Action item -> From the records below, output exactly the lines running from the line containing "pinky dip: (557, 1039)" through the line containing "index tip: (887, 555)", and no others.

(Structured pose outputs)
.....

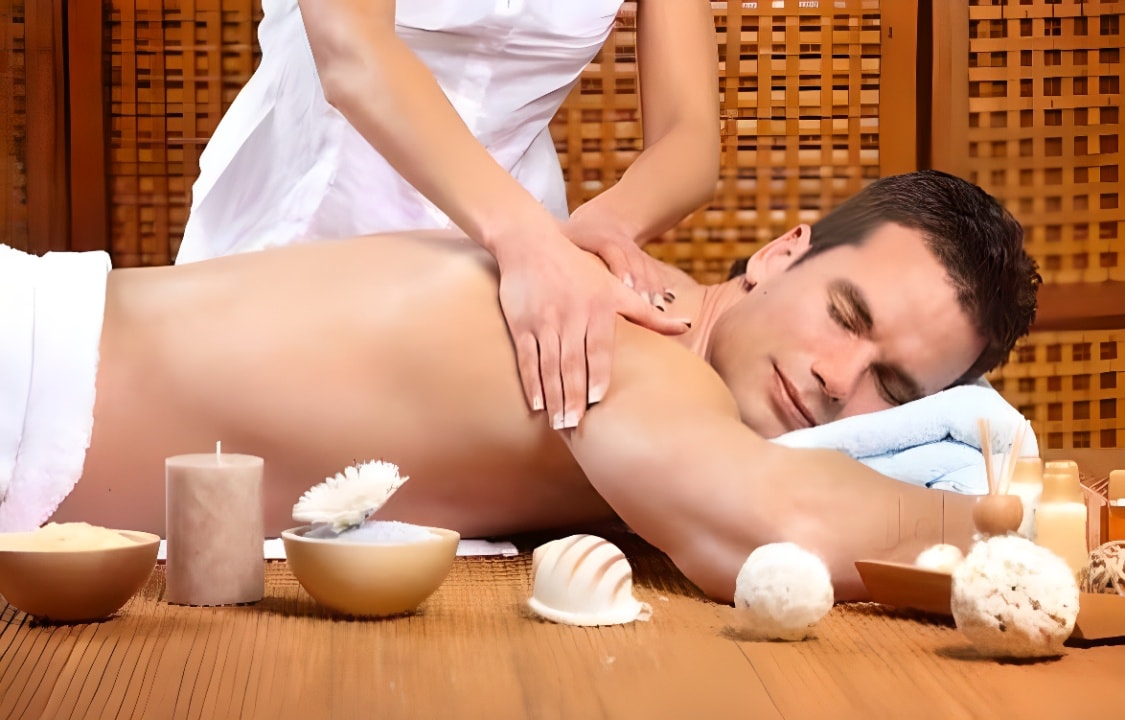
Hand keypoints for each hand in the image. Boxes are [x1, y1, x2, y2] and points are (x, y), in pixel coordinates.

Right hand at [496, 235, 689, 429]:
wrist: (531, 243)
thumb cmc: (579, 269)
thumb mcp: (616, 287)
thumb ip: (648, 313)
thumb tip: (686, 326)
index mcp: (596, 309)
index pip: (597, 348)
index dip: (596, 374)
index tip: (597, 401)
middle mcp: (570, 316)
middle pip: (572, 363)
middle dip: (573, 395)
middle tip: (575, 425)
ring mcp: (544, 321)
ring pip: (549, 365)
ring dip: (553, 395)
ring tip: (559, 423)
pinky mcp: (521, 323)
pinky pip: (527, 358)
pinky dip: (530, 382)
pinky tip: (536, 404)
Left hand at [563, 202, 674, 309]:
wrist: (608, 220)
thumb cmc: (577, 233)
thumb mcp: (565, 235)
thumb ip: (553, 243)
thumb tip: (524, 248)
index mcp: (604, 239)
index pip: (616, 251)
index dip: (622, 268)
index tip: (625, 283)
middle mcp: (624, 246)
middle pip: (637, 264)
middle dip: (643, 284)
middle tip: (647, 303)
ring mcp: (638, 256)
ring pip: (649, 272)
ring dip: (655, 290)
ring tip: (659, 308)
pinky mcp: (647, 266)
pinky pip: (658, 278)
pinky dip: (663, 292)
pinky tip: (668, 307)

.....

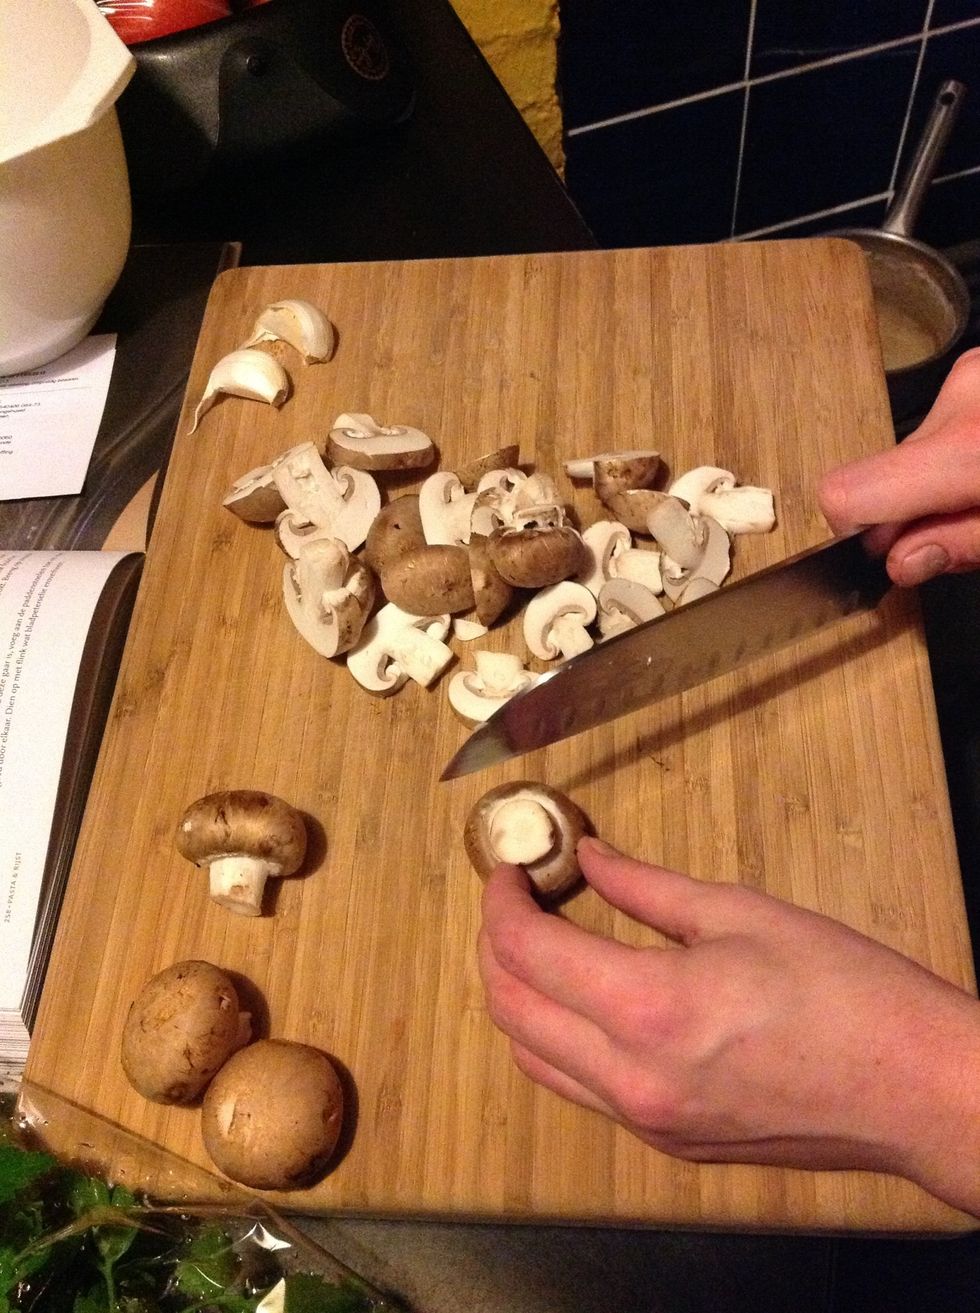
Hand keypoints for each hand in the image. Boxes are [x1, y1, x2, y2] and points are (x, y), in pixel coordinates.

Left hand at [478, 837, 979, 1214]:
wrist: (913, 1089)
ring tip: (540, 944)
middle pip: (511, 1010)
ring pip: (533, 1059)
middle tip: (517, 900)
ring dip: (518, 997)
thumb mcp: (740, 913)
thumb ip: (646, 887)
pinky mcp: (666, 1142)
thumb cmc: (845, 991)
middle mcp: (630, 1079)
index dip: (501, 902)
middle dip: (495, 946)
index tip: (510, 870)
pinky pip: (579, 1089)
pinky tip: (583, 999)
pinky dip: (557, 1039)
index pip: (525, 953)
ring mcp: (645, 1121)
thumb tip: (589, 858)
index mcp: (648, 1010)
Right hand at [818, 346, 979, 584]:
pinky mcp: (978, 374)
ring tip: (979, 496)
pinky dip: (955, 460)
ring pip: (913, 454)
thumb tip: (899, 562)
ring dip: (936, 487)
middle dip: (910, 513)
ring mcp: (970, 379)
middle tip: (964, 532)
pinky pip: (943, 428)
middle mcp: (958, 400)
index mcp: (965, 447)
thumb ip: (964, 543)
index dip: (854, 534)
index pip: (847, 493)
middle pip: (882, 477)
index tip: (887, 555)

.....

Reply ->
pinky dip: (557, 1039)
index pip: (525, 953)
ring mcp: (645, 1121)
thumb tip: (589, 858)
index mcp: (648, 1010)
Right hand at [818, 346, 979, 584]:
pinky mcp: (978, 374)
ring tip: (979, 496)
pinky dip: (955, 460)
ring pip: (913, 454)
thumb tip: (899, 562)
ring dip: (936, 487)
middle dip: (910, 513)
ring mcp: (970, 379)
middle tip: (964, 532)
pinky pip: (943, 428)
middle mcp: (958, 400)
index mcp: (965, 447)
thumb ip: (964, 543)
index dip: (854, 534)
index pip: (847, 493)
middle pip: (882, 477)
index tip: (887, 555)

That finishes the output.